Growing up under the tutelage of educationist Henry Pattillo, he received a good education. In 1792, John Chavis, one of the few African Americans to earn a degree before slavery was abolished, enrolled at Princeton with the help of a Leslie Fund scholarship.
One of the requirements for admission to Princeton was that a student pass tests in English grammar, punctuation, geography, orthography, United States history, Greek grammar, Latin grammar, and mathematics.
Despite excelling in the exams, Chavis’s time at Princeton was brief, and he had to finish his education at Washington College in 1802, according to the Gospel Coalition. His outstanding academic performance made him a popular ministry candidate. The Virginia authorities were confident that Chavis would become a great evangelist and convert many people of African descent.

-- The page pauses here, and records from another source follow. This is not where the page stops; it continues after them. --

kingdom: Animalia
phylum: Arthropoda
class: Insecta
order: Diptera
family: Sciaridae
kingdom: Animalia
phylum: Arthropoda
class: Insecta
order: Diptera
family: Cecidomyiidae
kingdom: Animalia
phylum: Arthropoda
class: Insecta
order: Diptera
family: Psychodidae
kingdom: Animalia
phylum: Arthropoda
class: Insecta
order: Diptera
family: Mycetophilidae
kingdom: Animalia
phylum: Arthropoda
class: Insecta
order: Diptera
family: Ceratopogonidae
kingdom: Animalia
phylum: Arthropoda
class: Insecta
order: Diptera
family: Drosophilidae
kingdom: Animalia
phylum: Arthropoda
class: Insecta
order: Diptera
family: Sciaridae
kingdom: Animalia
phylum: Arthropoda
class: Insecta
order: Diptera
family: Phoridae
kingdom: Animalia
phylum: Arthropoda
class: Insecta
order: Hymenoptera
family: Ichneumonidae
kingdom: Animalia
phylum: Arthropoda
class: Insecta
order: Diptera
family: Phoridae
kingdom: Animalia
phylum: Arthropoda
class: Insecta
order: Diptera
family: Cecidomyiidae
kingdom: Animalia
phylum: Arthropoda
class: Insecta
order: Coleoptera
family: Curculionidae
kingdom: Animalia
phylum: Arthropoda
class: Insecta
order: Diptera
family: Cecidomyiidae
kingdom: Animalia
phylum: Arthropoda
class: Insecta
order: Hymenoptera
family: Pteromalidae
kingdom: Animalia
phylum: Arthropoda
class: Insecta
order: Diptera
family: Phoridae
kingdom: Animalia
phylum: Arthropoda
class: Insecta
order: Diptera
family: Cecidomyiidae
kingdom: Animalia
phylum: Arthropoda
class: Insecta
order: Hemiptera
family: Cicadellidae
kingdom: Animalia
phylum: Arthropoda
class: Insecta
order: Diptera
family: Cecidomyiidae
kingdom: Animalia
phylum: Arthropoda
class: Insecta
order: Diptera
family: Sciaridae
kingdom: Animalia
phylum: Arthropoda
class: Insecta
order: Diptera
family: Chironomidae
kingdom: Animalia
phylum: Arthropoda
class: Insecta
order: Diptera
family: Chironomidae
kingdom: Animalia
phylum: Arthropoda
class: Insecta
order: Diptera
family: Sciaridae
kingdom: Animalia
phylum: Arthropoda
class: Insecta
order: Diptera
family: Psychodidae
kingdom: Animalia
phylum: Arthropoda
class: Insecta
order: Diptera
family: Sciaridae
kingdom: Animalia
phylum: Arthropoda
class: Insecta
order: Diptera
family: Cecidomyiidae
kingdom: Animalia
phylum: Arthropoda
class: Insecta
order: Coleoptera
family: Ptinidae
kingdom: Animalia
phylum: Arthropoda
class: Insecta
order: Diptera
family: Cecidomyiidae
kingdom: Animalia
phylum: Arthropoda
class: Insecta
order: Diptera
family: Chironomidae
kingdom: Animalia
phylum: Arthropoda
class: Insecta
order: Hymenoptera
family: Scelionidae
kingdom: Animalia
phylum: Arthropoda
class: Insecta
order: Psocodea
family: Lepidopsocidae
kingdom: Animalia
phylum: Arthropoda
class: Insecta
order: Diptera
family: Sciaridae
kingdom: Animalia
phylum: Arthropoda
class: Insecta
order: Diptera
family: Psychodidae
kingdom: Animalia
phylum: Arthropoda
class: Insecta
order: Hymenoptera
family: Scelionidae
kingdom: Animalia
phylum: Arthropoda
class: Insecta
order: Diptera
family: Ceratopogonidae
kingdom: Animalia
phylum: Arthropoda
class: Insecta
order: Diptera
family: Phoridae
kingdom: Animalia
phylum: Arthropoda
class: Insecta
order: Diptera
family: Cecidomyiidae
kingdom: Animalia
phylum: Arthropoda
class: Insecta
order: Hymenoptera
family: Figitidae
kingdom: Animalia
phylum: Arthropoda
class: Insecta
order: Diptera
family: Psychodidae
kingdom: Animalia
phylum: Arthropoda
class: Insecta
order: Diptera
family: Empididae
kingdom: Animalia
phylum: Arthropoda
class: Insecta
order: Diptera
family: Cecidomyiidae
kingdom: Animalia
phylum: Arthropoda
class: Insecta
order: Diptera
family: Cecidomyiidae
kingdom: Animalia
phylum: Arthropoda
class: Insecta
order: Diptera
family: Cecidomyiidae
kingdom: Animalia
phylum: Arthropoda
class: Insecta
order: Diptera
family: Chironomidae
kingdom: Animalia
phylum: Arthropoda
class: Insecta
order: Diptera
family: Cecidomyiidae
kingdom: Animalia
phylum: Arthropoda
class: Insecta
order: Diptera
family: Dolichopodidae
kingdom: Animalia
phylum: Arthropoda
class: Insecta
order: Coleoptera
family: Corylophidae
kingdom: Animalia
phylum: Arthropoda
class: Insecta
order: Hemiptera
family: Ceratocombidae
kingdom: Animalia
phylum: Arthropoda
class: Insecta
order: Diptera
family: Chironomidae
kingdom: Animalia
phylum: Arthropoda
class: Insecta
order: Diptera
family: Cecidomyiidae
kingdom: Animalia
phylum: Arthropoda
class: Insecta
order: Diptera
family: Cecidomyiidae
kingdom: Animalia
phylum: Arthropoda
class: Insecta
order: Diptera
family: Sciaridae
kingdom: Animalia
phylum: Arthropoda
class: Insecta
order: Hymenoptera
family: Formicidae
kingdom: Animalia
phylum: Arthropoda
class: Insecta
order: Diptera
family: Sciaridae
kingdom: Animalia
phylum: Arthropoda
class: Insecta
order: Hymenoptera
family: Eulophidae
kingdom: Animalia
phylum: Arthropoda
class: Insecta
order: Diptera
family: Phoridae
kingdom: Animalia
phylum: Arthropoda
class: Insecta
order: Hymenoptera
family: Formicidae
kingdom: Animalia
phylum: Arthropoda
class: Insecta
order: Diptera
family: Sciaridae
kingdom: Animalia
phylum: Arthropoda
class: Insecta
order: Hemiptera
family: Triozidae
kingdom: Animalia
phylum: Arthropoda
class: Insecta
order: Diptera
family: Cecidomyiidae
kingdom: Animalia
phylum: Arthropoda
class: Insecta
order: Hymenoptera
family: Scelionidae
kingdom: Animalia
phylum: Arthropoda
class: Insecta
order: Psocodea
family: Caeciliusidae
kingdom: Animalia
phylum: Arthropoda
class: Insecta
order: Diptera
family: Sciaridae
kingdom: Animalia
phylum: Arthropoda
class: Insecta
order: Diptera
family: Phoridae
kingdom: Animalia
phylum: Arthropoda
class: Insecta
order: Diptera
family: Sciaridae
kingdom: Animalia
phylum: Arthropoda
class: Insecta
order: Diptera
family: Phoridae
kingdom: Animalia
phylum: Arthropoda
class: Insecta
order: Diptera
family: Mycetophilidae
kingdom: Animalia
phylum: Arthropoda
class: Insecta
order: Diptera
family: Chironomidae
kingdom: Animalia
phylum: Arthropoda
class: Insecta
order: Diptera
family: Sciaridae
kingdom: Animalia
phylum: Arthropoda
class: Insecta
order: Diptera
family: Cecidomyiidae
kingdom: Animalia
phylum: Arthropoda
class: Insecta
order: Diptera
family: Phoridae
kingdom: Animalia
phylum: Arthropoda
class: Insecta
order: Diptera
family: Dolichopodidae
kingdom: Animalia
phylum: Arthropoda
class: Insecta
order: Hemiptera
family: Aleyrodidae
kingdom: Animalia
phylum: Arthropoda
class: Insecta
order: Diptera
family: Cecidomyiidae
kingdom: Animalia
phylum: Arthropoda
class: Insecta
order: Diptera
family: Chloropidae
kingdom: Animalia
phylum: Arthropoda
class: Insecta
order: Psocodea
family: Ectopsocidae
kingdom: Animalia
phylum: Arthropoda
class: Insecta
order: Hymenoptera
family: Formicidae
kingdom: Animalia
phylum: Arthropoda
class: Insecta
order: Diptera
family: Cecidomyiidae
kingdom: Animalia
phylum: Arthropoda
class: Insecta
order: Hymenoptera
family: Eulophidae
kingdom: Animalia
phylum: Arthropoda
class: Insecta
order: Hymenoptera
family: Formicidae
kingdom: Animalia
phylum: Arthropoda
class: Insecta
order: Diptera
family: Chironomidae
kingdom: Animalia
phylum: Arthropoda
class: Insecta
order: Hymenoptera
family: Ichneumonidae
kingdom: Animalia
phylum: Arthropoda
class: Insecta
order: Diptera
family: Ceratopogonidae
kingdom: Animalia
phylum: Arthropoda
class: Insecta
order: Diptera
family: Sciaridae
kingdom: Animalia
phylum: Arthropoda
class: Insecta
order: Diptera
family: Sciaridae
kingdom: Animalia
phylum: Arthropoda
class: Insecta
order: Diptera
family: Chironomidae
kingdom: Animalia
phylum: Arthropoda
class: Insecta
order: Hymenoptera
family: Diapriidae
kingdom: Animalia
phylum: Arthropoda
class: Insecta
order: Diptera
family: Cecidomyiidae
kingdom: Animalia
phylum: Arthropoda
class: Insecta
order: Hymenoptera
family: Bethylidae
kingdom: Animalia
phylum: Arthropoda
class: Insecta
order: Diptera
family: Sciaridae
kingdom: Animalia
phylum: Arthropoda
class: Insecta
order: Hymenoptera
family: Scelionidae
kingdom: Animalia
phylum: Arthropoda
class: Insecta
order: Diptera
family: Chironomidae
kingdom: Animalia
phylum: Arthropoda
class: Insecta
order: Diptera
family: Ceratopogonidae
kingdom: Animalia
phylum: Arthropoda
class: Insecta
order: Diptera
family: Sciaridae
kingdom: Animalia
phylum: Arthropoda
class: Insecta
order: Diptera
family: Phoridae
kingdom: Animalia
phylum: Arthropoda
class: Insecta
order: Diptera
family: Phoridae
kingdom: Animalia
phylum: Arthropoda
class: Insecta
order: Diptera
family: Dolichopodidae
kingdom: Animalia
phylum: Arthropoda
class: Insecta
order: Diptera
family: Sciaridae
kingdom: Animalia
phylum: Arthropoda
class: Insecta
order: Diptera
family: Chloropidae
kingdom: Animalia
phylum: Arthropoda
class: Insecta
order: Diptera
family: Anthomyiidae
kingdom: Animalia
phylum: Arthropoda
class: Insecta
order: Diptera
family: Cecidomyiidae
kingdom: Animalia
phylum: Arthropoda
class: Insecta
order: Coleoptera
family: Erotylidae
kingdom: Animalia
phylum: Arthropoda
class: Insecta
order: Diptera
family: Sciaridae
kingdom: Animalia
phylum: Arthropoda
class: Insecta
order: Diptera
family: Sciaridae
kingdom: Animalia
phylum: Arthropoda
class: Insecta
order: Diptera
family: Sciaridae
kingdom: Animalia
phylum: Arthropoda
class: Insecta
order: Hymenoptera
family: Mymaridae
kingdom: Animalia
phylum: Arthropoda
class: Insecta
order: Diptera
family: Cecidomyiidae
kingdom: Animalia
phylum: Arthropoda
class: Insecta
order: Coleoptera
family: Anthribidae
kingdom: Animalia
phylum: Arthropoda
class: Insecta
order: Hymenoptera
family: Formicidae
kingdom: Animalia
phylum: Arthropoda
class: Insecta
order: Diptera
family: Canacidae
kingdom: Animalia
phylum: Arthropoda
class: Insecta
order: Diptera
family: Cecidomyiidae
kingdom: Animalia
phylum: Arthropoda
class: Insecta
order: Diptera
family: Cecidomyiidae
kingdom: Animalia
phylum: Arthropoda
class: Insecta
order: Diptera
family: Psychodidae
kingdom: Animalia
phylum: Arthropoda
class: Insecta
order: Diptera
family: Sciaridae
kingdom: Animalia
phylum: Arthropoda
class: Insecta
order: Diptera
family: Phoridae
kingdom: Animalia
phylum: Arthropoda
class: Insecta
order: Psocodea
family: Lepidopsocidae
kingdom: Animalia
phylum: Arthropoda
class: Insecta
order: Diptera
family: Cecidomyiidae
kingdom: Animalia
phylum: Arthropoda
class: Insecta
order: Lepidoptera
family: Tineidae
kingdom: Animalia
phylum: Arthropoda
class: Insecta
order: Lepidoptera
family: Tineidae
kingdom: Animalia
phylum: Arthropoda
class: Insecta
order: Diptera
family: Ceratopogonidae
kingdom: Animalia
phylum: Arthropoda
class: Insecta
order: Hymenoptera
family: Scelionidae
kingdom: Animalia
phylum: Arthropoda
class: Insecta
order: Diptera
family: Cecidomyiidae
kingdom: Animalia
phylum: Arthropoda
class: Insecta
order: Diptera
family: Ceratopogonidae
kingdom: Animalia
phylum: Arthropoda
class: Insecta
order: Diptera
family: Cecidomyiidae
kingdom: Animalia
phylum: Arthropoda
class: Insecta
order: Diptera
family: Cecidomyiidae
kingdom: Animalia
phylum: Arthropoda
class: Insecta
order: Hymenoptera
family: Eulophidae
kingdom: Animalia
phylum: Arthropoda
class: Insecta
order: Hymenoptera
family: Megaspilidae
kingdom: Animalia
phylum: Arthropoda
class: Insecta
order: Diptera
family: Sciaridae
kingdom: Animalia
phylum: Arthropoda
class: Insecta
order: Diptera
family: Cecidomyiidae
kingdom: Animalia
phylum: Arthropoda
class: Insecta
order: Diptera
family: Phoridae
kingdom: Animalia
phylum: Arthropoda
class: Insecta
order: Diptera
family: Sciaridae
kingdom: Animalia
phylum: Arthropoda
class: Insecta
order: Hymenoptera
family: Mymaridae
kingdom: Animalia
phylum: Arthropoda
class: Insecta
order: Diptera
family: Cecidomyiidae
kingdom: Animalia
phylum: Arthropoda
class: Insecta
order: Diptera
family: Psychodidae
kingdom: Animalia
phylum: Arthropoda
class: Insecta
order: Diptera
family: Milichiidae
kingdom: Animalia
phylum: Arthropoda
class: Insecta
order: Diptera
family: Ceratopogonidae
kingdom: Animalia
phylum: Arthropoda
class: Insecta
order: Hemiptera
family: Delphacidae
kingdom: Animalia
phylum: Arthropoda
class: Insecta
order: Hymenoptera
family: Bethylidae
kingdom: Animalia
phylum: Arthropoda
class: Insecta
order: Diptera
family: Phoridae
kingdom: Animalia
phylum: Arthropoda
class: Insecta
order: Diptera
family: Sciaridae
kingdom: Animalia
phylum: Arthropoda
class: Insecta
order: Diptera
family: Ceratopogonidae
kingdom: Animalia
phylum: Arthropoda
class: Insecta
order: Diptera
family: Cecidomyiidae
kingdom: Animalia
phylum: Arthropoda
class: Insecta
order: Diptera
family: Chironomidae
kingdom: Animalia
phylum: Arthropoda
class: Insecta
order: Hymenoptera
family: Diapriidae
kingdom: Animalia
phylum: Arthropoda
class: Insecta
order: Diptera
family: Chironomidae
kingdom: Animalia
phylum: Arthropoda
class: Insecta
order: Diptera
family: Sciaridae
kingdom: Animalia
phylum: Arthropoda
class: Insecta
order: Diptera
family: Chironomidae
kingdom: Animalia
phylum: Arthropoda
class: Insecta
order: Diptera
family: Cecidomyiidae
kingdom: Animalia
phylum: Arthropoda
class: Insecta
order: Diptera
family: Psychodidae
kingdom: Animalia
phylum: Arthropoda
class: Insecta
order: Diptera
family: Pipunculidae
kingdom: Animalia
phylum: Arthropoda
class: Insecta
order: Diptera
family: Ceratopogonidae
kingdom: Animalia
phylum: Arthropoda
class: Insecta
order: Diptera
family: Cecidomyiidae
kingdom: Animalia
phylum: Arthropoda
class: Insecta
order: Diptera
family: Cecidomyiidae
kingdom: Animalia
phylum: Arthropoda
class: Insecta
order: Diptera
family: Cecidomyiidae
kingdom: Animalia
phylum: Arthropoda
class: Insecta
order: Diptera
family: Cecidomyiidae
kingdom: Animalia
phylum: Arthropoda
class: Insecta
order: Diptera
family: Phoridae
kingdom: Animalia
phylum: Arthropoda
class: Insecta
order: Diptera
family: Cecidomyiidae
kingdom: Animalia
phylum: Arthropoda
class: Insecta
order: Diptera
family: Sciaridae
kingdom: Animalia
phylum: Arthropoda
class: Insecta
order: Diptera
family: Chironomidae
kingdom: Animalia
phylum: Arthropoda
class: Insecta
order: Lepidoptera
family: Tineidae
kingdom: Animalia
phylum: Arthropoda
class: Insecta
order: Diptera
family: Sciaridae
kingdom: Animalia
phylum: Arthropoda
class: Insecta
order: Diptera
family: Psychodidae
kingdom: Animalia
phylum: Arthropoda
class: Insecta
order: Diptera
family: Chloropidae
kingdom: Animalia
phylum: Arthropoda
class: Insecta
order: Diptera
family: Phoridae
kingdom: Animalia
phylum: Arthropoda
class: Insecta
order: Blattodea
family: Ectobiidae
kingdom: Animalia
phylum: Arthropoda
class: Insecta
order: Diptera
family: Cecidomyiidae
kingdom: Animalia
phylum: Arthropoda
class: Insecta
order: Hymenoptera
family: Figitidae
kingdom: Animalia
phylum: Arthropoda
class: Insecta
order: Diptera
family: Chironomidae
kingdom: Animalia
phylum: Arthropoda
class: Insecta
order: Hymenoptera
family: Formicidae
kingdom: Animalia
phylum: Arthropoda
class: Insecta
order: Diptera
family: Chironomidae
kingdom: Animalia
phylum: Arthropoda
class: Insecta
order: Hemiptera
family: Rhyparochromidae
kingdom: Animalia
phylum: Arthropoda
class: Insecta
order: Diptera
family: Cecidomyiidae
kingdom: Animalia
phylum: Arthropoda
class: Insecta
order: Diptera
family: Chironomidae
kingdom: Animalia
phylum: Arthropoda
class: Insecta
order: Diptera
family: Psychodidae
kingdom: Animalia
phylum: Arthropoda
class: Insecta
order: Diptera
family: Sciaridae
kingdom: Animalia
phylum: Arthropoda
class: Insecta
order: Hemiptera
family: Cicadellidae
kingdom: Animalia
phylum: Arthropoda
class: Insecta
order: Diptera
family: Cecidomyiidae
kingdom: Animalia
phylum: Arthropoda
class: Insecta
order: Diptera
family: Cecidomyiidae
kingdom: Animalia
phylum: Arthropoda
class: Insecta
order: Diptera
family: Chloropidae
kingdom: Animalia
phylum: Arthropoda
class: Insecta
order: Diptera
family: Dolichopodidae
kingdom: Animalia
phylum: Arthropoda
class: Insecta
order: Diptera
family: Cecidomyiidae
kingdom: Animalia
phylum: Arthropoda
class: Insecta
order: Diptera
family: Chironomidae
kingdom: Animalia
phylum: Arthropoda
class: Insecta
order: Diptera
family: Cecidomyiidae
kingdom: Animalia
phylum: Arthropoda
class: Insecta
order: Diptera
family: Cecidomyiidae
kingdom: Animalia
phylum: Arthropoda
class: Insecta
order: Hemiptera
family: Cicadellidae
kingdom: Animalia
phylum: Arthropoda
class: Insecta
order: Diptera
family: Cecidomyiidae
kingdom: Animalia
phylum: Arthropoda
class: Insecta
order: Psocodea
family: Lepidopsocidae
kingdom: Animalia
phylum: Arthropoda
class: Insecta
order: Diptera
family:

On October 19, 1799, the Lexington Presbytery decided to groom him. After observing Chavis’ sense of duty, one of the leading presbyters advocated for him to be given permission to begin his evangelizing ministry. However, this was subject to a vote, and Chavis was required to take his final exams. Following that, he was granted a license to preach.
According to some historical accounts, he was the first African American to be ordained by the Presbyterian Church, though he did not complete the final ordination process. As a riding missionary under the direction of the General Assembly, he served various presbyteries from Lexington, Hanover, and Orange.
Despite the fact that his role was to evangelize the Black community, historical records indicate that he preached to more whites than people of African descent. The problem was that enslaved Africans were not allowed to worship in white-dominated churches in the 1800s.